The Man With the Almanac has his eye on you, Chicha.
– SlowLearner on gigaplexes for live theater:
I remember when George Lucas was suggesting in interviews that huge twenty-screen multi-plexes would actually be a good thing because the exhibitors would have to fill some of those screens with artier or foreign films. I thought this was a pretty stupid thing to say, as I regularly passed theaters with Gone In 60 Seconds on nine screens or whatever, but in the five years since then, at least in New York, Lucas’s prediction has been coming true. They can’t fill all those screens with Hollywood product, so I keep finding myself watching The Barbarian Invasions or something at the AMC 25 on 42nd Street, of all places.
I bring it up because…what if something similar, on a smaller scale, could work in regional theater. Maybe no one wants to buy complete subsription packages anymore. Maybe no one wants to leave the house to see a play by someone they’ve never heard of. Fine. But maybe if that unknown play was playing across the hall, or just down the stairs from where the umpteenth Dancing At Lughnasa is playing, and maybe if the crowds for each mingle a little bit after their shows…maybe a little bit of curiosity is aroused out of sheer proximity. As long as I’m here–what’s the thing in the little theater about anyway?…
– …something slant discovers that Brits and Yanks don’t punctuate the same way:
I didn’t even know that the rules were different until I was in grad school, and then, well, it was too late. [In undergrad I would consult the copy of whatever novel I was writing about (Austen, Woolf, Forster, Byatt) to refresh my memory about the “proper” rules and then despaired when I got them all wrong. So much for that.] For the record the punctuation goes inside the quotation marks if you’re using US rules, outside if you’re using British. Frankly, the British rules make more sense….
– From the Detroit News, yet another installment of Calling All Line Editors, or, Columns We Never Finished Reading:
I would not normally pick up a book written by a politician whose positions I don’t necessarily ascribe to….
– Reflections in D Minor wonders why Sir Malcolm Arnold’s Ninth Symphony, composed in 1992, “is not considered one of the greatest symphonies of all time.” So do I. (I also rank it with Sibelius’ Fourth and Shostakovich’s Fourteenth Symphonies as one of the saddest symphonies of all time.)
– Instapundit wins the Alexander Pope “But Ne’er So Well Expressed” Prize for Pithiest Sentence Blogged in the Month of April:
George Washington is an icon, and like most icons, he has attracted attention mostly from iconoclasts.

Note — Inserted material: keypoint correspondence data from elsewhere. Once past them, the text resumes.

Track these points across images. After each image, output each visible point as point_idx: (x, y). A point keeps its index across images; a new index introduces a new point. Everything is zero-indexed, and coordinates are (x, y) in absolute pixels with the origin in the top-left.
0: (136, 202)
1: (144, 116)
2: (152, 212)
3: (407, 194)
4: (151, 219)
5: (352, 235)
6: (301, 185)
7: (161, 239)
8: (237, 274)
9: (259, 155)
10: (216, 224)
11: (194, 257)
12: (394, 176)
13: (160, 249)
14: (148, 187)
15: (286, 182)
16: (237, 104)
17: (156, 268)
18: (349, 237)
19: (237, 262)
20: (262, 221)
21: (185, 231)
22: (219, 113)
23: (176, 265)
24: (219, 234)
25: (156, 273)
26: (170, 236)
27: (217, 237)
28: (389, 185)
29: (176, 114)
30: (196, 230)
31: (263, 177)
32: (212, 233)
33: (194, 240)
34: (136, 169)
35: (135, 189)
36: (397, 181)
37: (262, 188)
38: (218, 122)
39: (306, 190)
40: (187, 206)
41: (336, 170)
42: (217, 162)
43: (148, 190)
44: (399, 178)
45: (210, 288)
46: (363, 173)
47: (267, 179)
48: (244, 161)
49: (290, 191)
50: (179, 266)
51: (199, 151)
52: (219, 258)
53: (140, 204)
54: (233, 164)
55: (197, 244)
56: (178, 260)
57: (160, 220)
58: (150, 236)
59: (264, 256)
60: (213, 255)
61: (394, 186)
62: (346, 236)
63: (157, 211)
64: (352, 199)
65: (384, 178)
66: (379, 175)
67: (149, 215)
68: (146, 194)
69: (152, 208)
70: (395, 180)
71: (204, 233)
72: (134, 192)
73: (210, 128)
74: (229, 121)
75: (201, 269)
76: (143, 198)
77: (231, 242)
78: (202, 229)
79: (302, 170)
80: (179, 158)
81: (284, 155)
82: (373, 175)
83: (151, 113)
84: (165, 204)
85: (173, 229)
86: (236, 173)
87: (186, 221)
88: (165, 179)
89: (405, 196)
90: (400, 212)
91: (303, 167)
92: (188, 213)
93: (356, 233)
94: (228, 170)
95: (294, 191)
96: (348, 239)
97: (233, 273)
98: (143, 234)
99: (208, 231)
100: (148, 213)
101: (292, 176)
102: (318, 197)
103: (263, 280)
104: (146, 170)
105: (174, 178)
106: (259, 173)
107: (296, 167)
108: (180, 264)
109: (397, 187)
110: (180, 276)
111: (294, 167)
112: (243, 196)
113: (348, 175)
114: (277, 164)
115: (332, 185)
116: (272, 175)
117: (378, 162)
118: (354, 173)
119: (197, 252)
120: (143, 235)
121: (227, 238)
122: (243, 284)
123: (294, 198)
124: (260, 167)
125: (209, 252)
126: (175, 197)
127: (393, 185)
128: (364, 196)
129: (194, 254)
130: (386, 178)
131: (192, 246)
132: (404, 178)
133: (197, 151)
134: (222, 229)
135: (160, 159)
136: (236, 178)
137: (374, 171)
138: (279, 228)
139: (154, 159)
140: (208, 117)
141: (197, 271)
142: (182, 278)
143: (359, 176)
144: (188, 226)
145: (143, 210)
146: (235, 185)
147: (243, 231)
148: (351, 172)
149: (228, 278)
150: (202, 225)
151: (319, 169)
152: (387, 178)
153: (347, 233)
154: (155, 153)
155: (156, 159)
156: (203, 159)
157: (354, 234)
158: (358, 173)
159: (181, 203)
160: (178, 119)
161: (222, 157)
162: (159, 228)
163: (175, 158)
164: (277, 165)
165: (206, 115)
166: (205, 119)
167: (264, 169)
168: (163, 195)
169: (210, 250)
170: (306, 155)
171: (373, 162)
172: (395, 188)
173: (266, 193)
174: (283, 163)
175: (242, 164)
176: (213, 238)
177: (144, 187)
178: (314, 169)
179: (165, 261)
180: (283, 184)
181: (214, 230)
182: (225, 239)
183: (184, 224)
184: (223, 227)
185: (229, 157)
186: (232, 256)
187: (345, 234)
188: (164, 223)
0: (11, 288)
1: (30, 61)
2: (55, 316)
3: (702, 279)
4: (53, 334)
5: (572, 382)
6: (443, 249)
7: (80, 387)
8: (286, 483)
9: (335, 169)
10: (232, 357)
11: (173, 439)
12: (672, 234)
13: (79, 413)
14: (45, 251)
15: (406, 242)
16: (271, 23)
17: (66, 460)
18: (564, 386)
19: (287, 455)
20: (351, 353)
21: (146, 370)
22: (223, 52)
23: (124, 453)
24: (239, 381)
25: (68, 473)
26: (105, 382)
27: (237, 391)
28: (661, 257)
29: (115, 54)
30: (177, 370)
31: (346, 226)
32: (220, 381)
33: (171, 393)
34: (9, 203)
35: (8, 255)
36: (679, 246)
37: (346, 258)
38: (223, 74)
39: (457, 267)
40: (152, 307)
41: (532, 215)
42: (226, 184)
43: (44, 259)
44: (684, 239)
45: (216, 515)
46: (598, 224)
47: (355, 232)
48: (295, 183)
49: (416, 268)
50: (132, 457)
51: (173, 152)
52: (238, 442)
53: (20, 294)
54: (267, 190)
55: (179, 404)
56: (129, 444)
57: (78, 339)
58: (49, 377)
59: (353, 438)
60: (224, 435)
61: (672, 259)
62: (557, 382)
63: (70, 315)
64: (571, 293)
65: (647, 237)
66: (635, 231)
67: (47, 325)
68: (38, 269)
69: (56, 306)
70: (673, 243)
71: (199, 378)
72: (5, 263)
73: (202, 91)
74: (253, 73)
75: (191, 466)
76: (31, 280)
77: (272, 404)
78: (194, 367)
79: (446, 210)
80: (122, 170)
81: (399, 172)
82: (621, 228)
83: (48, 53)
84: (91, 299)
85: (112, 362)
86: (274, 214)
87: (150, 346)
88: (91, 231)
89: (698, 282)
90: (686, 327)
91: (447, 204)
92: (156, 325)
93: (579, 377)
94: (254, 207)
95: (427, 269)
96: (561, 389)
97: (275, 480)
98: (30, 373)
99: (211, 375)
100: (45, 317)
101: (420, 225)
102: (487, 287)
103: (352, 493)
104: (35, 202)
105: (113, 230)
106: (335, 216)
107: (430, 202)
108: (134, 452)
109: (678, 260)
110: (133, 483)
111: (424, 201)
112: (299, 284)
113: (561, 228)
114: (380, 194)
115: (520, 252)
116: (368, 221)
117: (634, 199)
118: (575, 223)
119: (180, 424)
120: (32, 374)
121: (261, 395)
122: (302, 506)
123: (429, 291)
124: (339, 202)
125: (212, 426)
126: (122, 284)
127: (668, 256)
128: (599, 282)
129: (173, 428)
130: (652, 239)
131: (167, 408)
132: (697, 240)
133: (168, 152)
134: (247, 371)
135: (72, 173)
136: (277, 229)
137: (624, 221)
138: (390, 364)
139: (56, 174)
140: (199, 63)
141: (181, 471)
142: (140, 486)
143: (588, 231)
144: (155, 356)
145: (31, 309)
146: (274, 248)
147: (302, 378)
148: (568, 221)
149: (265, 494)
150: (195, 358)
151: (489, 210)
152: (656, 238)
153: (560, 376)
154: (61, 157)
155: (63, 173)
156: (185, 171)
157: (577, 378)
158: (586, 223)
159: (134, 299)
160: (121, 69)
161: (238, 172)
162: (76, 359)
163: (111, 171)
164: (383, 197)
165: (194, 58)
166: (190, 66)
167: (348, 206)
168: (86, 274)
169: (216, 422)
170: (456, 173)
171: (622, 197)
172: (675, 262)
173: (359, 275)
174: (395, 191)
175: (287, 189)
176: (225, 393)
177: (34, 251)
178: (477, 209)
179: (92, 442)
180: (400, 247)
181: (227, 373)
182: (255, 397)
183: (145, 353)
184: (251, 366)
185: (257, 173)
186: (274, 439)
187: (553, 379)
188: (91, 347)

– Johnny Apple has been eating hot dogs in Chicago on the New York Times‘ tab:
But no place else this side of Frankfurt has a frankfurter stand every three or four blocks, as Chicago does. And no other place anywhere has a catechism of condiments as rigorously defined as Chicago’s. A proper Chicago hot dog must be served on a warmed poppy-seed bun (preferably from Rosen’s bakery). It must be dressed with a crisp pickle spear, a sweetish fluorescent green relish, a slice or wedge of raw tomato, some chopped onions (or very occasionally grilled onions), a dab or two of yellow mustard, a dusting of celery salt and two or three hot little green chilies, which Chicagoans for some reason always call sport peppers….
Memo to OGIC: discuss. Memo to self: I want this man’s job.
– Finally, Return of the Reluctant pays a visit to Fantasy Island, inspired by a Washington Post story about “turf wars” and “low-level spats” in the blogosphere:
NEW YORK (AP): Lit blogger Edward Champion was announced as Maud Newton’s bitch last night. Mr. Champion, who lost his right to blog about literature shortly after being beaten to a pulp by Ron Hogan in a backalley brawl last April, had long been targeted by the Final Three: Sarah Weinman, Jessa Crispin and Newton.
Mr. Champion’s hair has been shaven off and his limbs have been replaced by QWERTY keyboards connected to Google News. Newton and her gang plan to use Mr. Champion as either a modular bookshelf or a footstool….
Don’t get your hopes up, Ed. Supermaud can rest her feet on my forehead any old time.